At Food Tech Connect’s “Rethinking CPG” event, we served pan-fried potstickers to 200+ delighted guests. There’s nothing like that cloud of steam-sizzling sesame oil and chives to attract a crowd.
"...but I don't want to feel disgusting."
One moment stuck with me amid the blur of happy eaters. A blonde woman exclaimed to me, “I would eat dumplings every day of the week, but they always make me feel disgusting!” as she grabbed one of my potstickers.
She said it smiling, and conspiratorially, as if she expected me to agree with her. It was like she’d slapped me in the face. Your dumplings are a guilty pleasure, but we both know they're bad for you.
Why is Chinese food a "guilty" pleasure?
For those of us who grew up with Asian comfort food, it's not so simple as an occasional indulgence. It's literally hard to imagine going very long without eating dumplings. It's a staple, like rice or noodles.
Later this week, I had tea with my friend Paloma, who's Asian, at Stonemill Matcha. She confessed, “I want to eat healthy and clean, without additives, but then I always end up eating dumplings and then I feel disgusting afterwards."
I won’t belabor why these sentiments are far less okay coming from a white woman as she is served by a foodmaker of color, than in a confession between two Asian friends.
But it was a too-similar refrain - while dumplings are irresistible, Chinese food in America is perceived as incompatible with eating healthy and feeling good.
Do I have to compromise my values to eat my culture?
Let's combat the narrative of guilt and shame Asian-Americans feel around our cultural foods.
Chinese food is framed as unhealthy by default in America. To which I say: Don’t get it twisted.

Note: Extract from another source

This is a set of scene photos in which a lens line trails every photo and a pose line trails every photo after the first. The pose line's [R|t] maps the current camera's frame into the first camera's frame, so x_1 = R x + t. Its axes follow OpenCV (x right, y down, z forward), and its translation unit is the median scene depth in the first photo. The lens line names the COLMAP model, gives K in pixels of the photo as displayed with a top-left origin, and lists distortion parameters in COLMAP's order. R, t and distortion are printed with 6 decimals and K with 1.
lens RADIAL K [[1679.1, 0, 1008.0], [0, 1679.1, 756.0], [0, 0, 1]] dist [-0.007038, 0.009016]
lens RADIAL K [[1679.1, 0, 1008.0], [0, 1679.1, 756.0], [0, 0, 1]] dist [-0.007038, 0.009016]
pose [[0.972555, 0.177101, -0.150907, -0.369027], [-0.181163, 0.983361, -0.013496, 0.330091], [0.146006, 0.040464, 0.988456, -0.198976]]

Chinese home cooking is nowhere as unhealthy as the Americanized dishes that Chinese people modified into American fast food to make a living.
There's a history of Chinese people having to run takeout diners (one of only a few professions they were not excluded from), catering to white Americans with heavy palates expecting cheap food in large volumes. Separate post on this coming.

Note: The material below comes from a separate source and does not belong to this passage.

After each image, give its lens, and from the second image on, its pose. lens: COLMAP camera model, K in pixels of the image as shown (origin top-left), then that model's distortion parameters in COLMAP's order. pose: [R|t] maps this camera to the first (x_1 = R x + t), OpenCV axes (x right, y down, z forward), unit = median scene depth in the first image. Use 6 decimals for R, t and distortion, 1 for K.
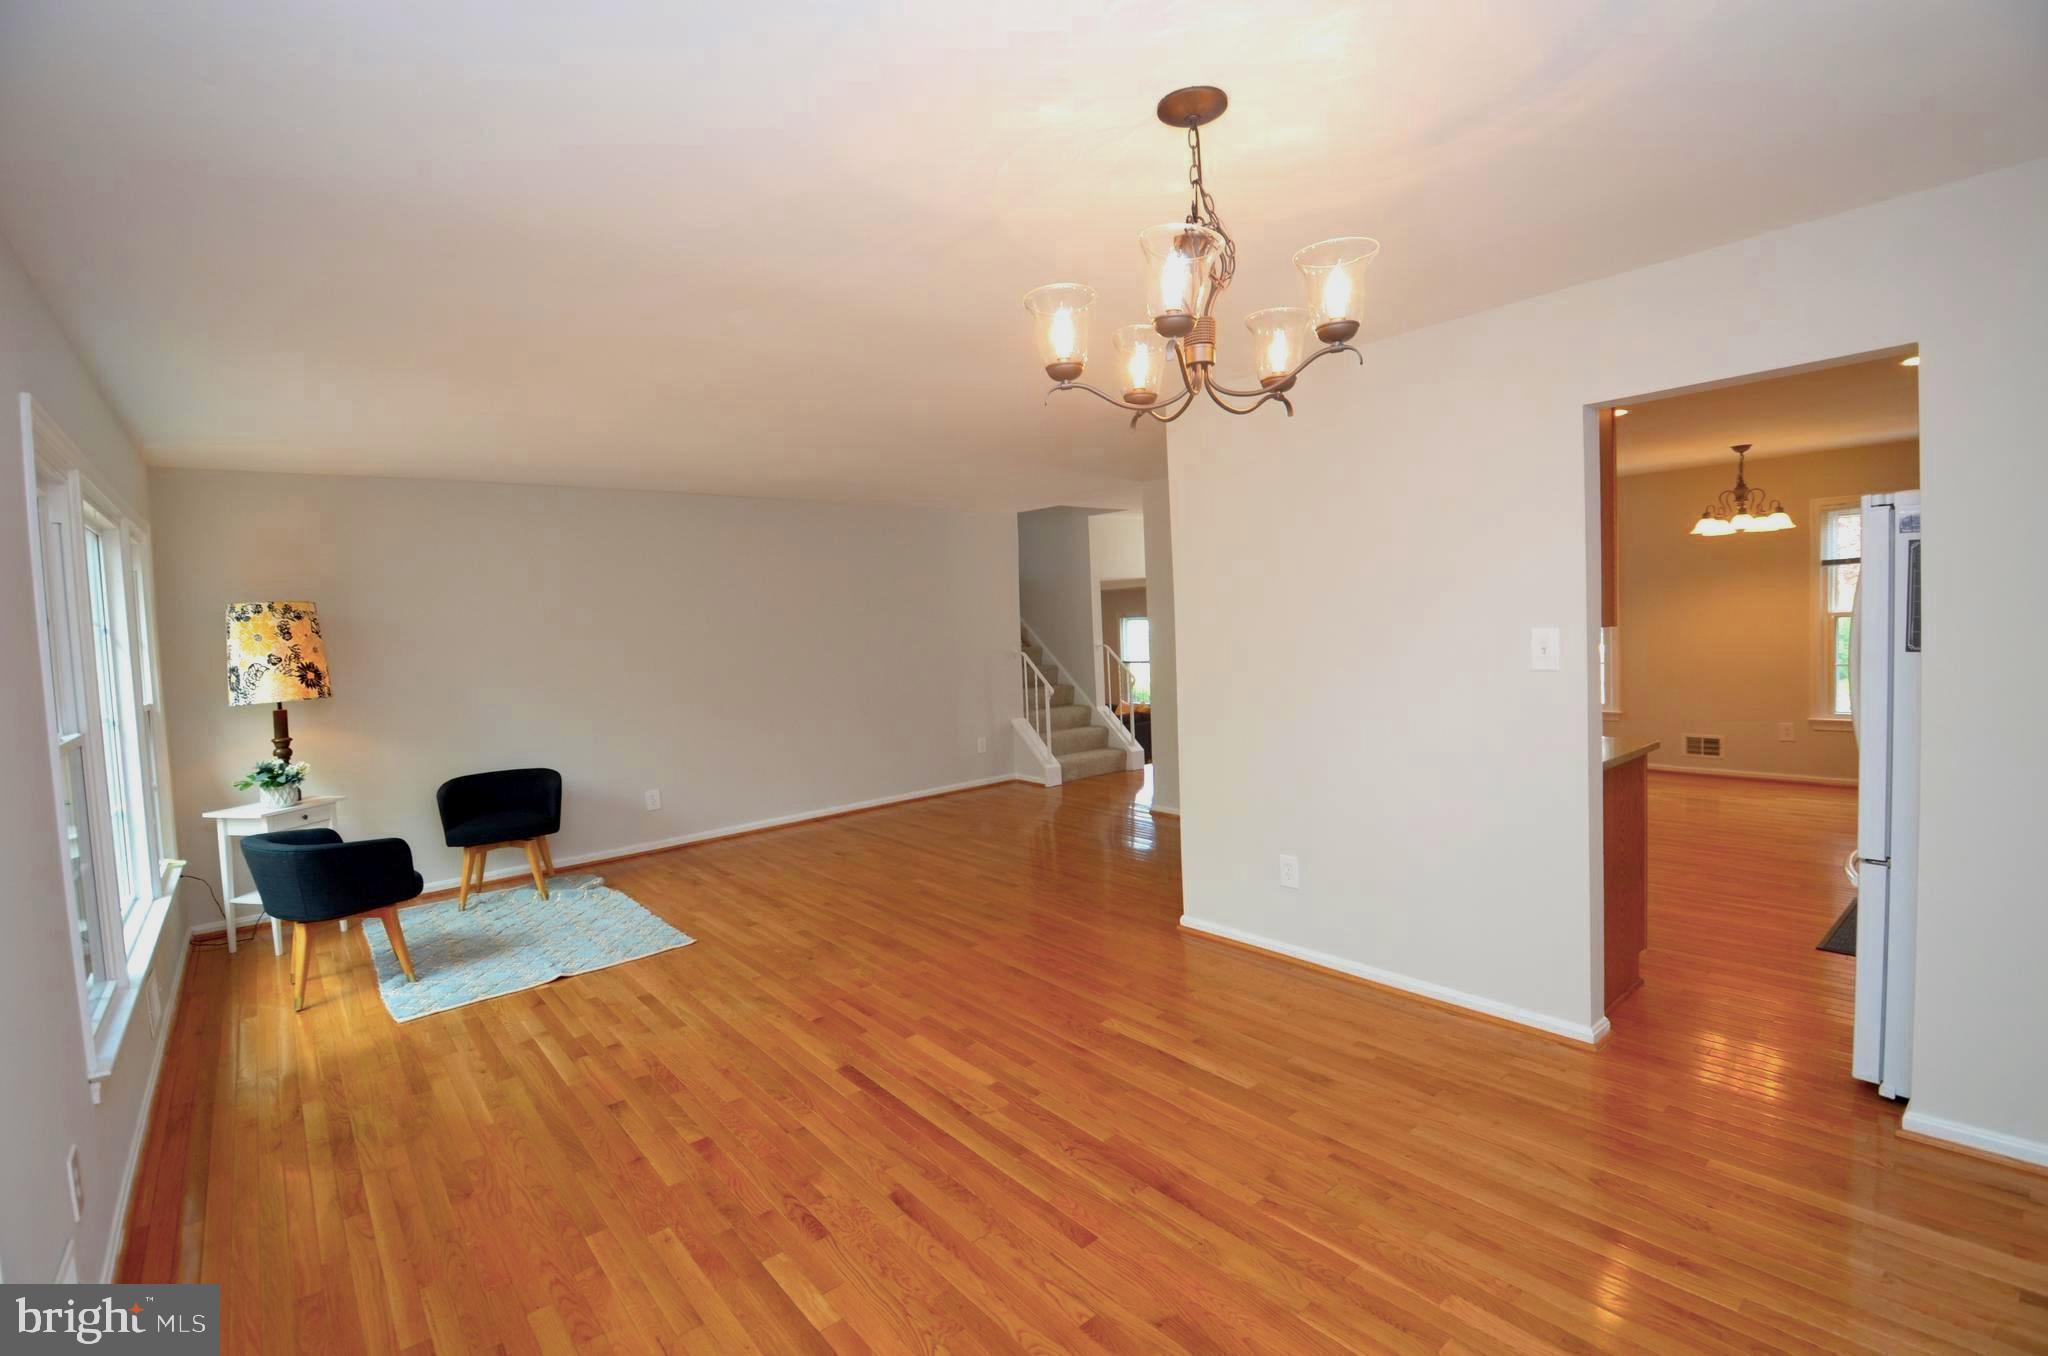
lens RADIAL K [[900.3, 0, 1032.8], [0, 900.3, 670.9], [0, 0, 1]] dist [-0.005907, -0.014347]
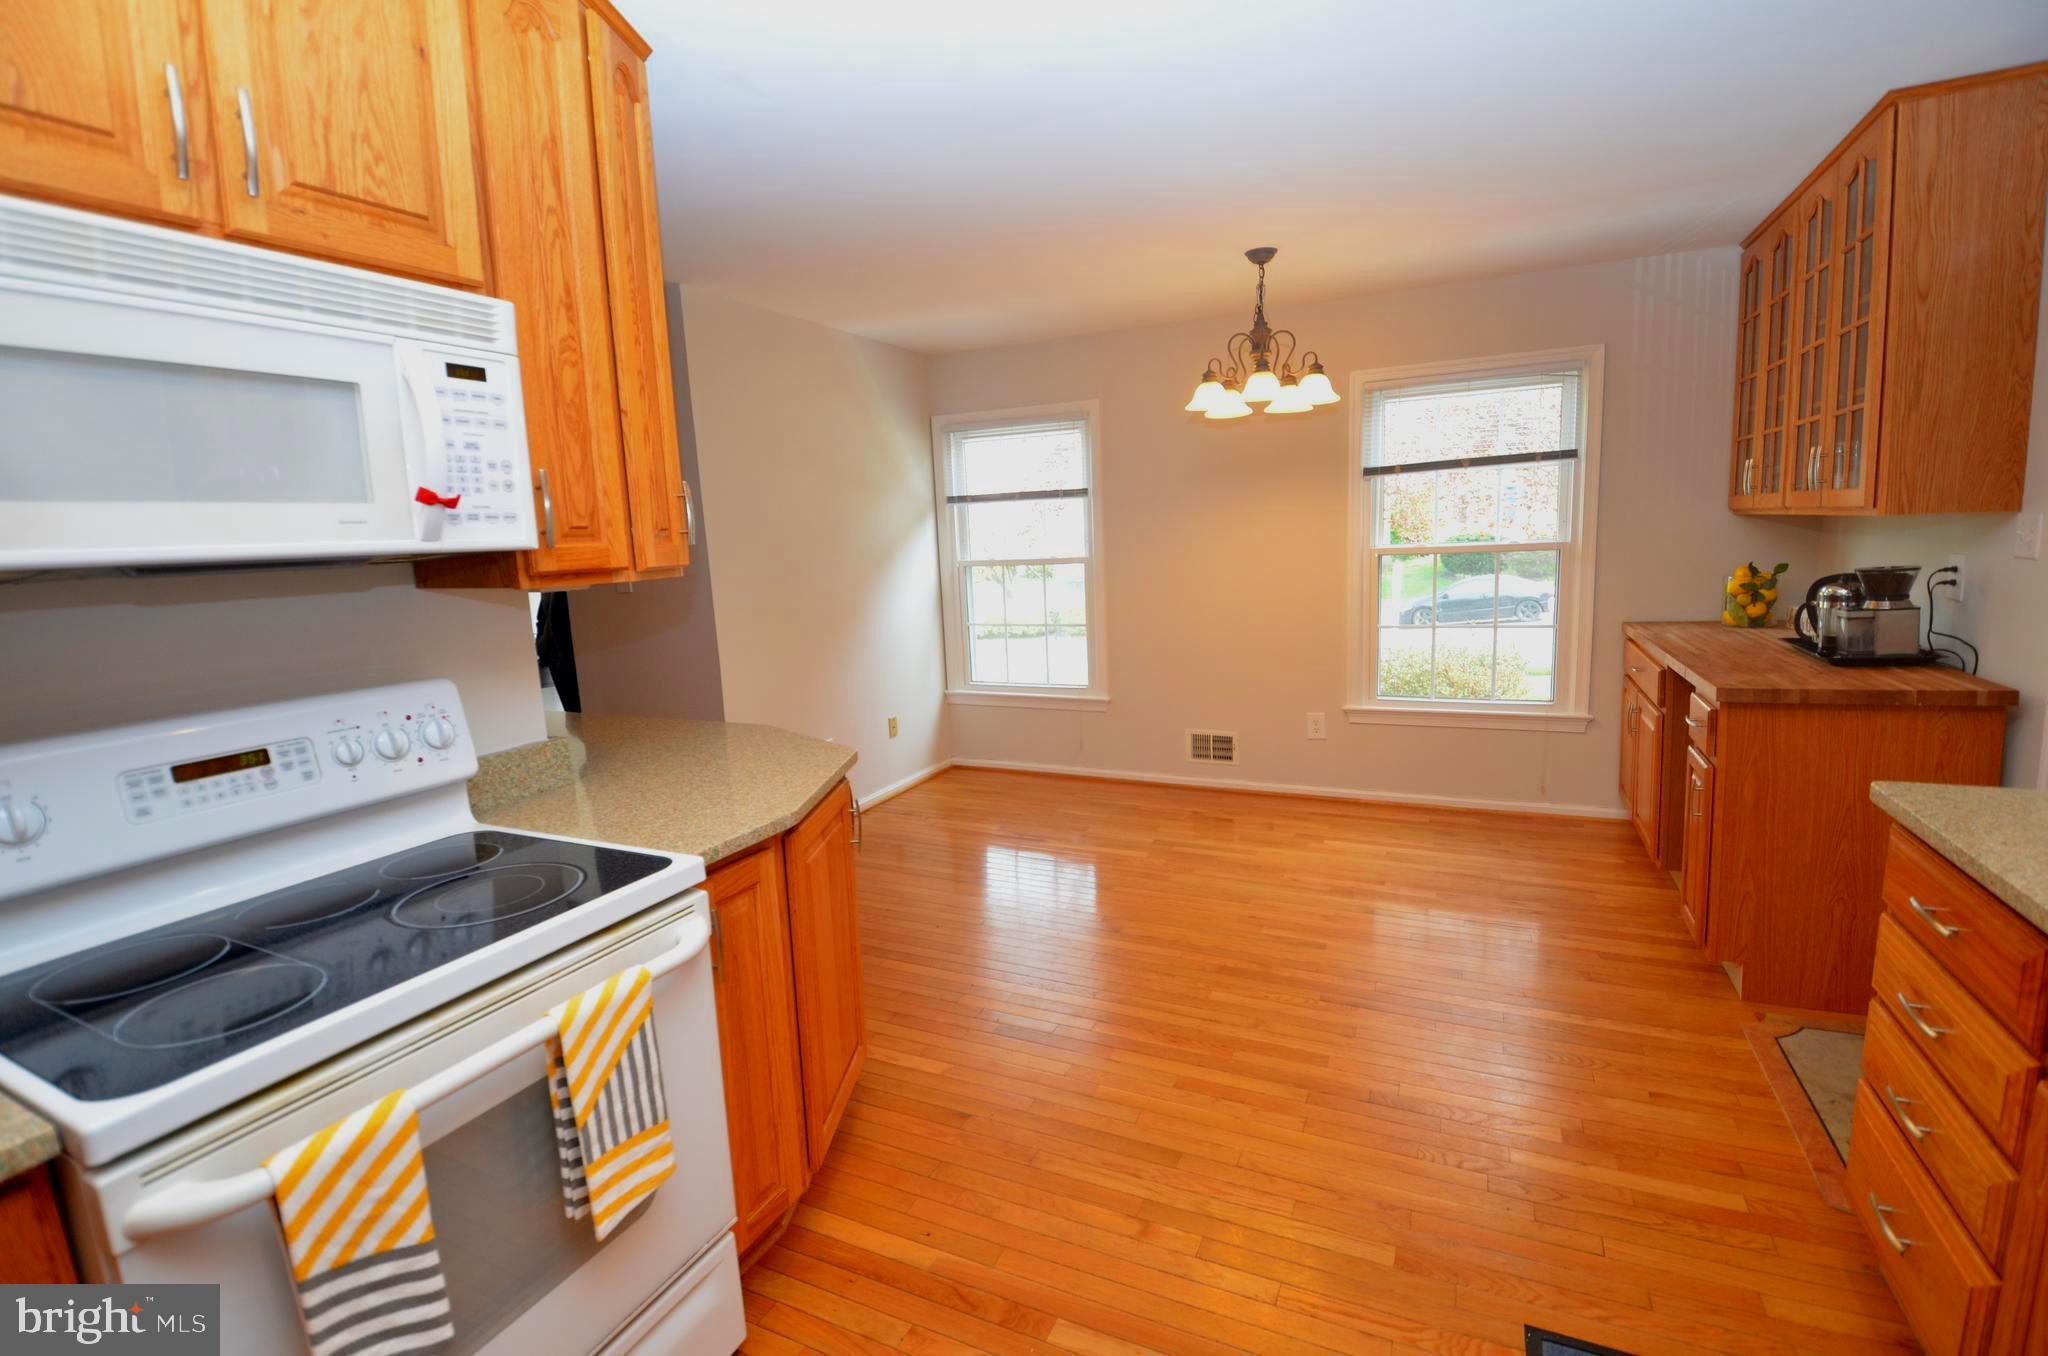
lens RADIAL K [[900.3, 0, 1025.5], [0, 900.3, 674.6], [0, 0, 1]] dist [-0.005907, -0.014347]
pose [[0.911320, -0.059282, 0.407408, 0.405778], [0.025399, 0.995789, 0.088082, -0.040263], [-0.410914, -0.069923, 0.908989, 0.517194]]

Someone who believes Chinese food is unhealthy probably has never had a Chinese relative cook for them. I look at our pasture-raised pork and chive dumplings, raised by organic farmers without one iota of toxins or chemicals. I think about the single-source sesame oil and soy sauce that make the filling fragrant. I think, damn, that’s balanced, healthy, and nutrient dense dish.
But what about the carbs?
I've struggled with food-related inflammation and gut issues for fifteen years.
But dumplings have been around far longer than refined flour, glyphosate, or additives. I’d love to see more ancient whole grains reincorporated into our food.

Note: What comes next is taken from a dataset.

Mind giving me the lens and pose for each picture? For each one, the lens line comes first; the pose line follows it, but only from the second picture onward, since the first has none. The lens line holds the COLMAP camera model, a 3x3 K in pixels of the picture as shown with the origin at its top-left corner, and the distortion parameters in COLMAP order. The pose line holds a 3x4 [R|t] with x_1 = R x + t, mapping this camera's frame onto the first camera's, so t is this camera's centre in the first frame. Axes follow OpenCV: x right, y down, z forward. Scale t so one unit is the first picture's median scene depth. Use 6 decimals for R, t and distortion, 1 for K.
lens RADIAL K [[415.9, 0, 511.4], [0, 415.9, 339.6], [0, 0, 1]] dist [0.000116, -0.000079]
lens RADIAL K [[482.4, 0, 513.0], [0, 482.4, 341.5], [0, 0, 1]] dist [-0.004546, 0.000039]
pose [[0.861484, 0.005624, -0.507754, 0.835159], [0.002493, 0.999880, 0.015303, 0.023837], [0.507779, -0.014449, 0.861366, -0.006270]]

We can look back to ancestry for inspiration, and we can also evolve forward. My mom loves throwing multi-grain mixes into our rice cooker. My 74-year old aunt in Cupertino makes the silkiest congee with red quinoa. To say nothing of our rich tradition of Cantonese medicinal soups, from which well-known herbs keep trending as "new" superfoods.
Our friends Kevin and Rum at @immi.sf are already challenging the narrative that Asian food equals compromising farm-to-table values, or cheap carbs. They include Capay Mills whole wheat flour in their popup’s dumplings, and Tartine’s levain in their long life noodles.
We are joyfully following in their steps!
Mala long life noodles made with Tartine levain, by immi.sf.